Anmerkung im Sinne des Bildungsauftrags der Synkope: Es ist keine Seltenheit, dass Dirigenten ein Stück nicht so aufführen, wie der Komponist sich das vorgestellt hat. Problematisch kann das dann werden, wenn der Meister noch am Leben ist. So kam es zum Bruch zwischen René Leibowitz und Arnold Schönberg, als dieser die Sprecherrolle in der Ode an Napoleon kurzerhand an seiner Ehefrau vergab. Schönberg nämlich konnte sich nicht vorstellen, dass ihre Stimme «‹brummig› und hochnasig» genug für den Bass-Schlüssel gewesen ist, der in den Noten stand.
Das Werk selbst war eher wenig besonders: Die drei Unterstimmen sangen nacheinander, durcheinander und gegeneinander und machten sich einander das Leben schwer. Eine für ein schweres Stück doch recht typische Gestaltung. Einzige Abweichung war, dass nicht alle völlig verschiedene Töne hatten, sondern zu Beginn eines Abschnitts immer die Gleichen.
So ging alles seinen unspektakulären Gang, bis dann endlich die ebenso stets vorhandene Stelle kam, die ein wenig Dramatik versprühte. Warum das so war, ließ sich aus dem Text nicht schließen, der lautete: «dass uns Herz, Mut und Sinn ihm tröstlich sollen anhangen». Und damit waren wir beim nächsten Thema: Natürlich war auch dieses Stück nichts weiter als die hunderttausendste auf fünf Minuten gestreckte Aufforderung, den Herren zu preisen.
Kurzum: Sei Lob und Preis mit Ehren war für mich ein Werk wie jedes andere. Ich konnte beim besten Willen nicht erkennen, was alle Erwachsenenwelt so besonders fand an der Musik des Johann Sebastians. Hatte ich ja noch nie.
Dennoch wusste ich: Das Stück würde sich schon noch bei mir einprägen. Ganz sicher würde es mir dann auch ein wenig gefallen. Zumindest beim Singen. Hören würde ich es ganz bestimmt nie. Ich hörte keine Klassik mehr.
Das war jetzt seit bestimmt einem Jahr der Fall, wenn nicht schon länger, so genau konnte ich das nicht sagen. Es war mir eigentlich auch egal, ich wollte keine Klassik mehr hören. Die ersten Takte eines Werks waren ja noch meist noch recht unterhaltsam, dann aber wurde es schnell langweilig. Spätestens, wenn etwas Andante oder gar Adagio hieß. Und dann zog sich diese Art von Musik auch immer so endlos lange hin. Immer wieder ließ sie einen glauben, dass man es überstanden hatte, um dann erbarmungslos eine weitere Viertelstunde zu dauern.
Werke, die Text enthielten, waren selten besser. Zum einen, weil man den ohnehin meist kaum verstand, zum anderen, weil er oft so bescheuert war. «Singe, Seele, Gott zum Preise, der auf solche weise Weise alle Welt so herrlich schmückt!», hatte letztens eine Sopranistin bei irgendeiner Veranstaltung gesungen. Wir Knaben hätten uns am liebsten totgelacht. ‹Auf solche weise Weise.› So etwas Behämmertes musste einem wirklich erst einmal einfallen.

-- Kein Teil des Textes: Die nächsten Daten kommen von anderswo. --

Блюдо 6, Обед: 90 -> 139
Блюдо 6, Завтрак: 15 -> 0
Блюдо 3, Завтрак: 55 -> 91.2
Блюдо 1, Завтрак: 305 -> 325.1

Dazu kam, dass Gleichaltrigen das mit der Klassik seit jeher nur schwer vermittelbar gewesen war. Von den meisten erntete man skeptische Blicke, wenn sie denn überhaupt wussten, wovon man redete. Ich wollte es nicht mehr, dieses elende Anderssein.

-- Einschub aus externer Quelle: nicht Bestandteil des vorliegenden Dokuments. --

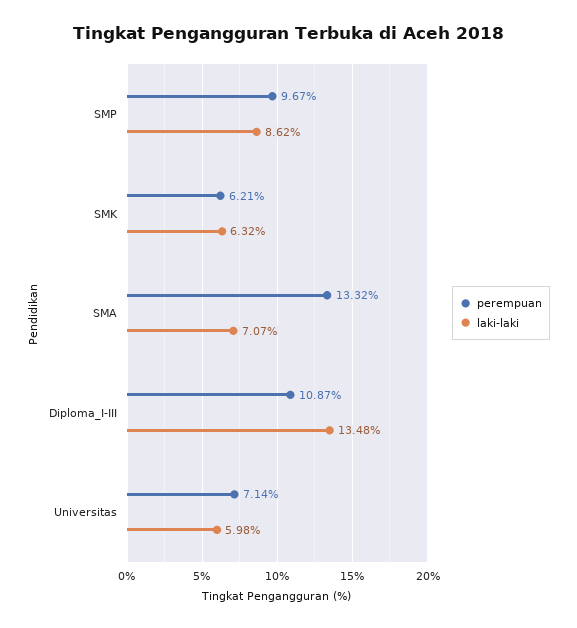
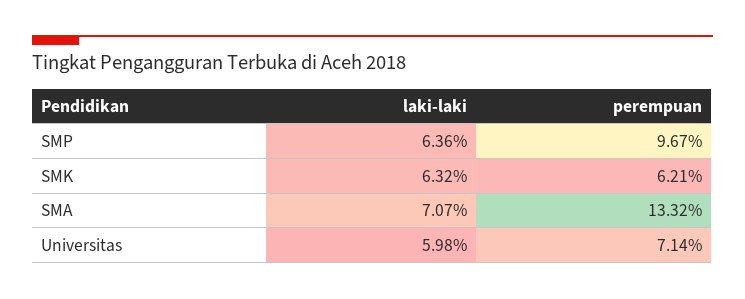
laki-laki, SMP: 8.62 -> 6.36
perempuan, Diploma_I-III: 10.87 -> none
laki-laki, Diploma_I-III: 13.48 -> none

Was nicht bedeutete, dass ich Chart-Musik gehört hätte. Die fand ich noch immer genauso anstrengend wie früher. Deshalb hörte ich ziemlich wahllos irgendwas, meistens die Musik aus meinen Killerspielen. Sie gab einem ein Gefühl davon, wie es war, jemand zu sein, der Großes Vollbrachte. Jemand, den alle bewunderten.

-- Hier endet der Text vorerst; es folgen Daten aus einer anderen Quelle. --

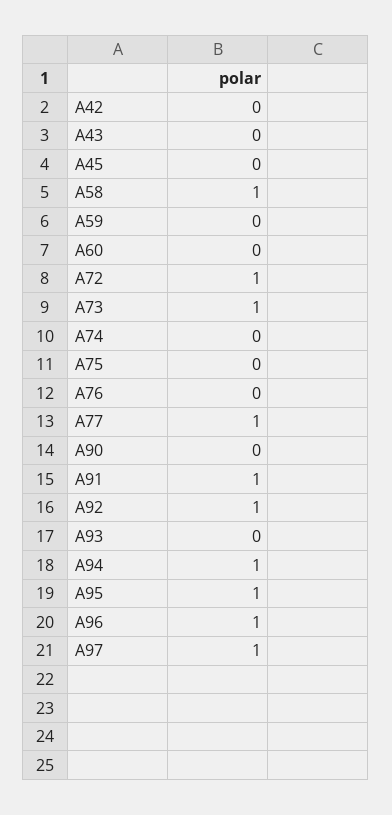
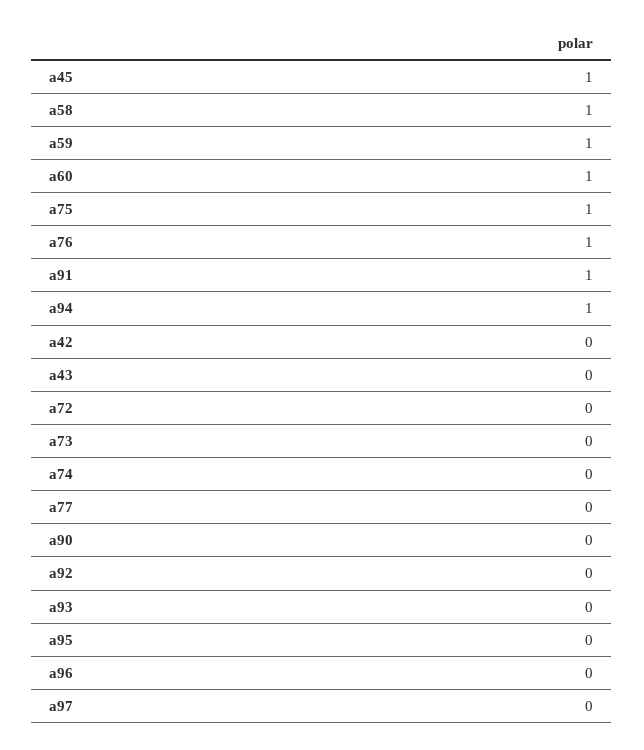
A45: 0 -> 1
A59: 0 -> 1
A60: 0 -> 1
A72: 1 -> 0
A73: 1 -> 0
A75: 0 -> 1
A76: 0 -> 1
A77: 1 -> 0
A92: 1 -> 0
A95: 1 -> 0
A96: 1 -> 0
A97: 1 -> 0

Das war ich weder in der Realität, noch in den Killerspielen selbst. Obwohl ich nämlich viel spielte, war ich nicht besonders gut. Nur sehr selten kam ich über die ersten paar Levels hinaus. Und wann immer ich gegen meinen großen Bruder antrat, verlor ich haushoch. Da war es doch besser, sich dem hinzugeben, was nur Frau Musica einem bieten konnte.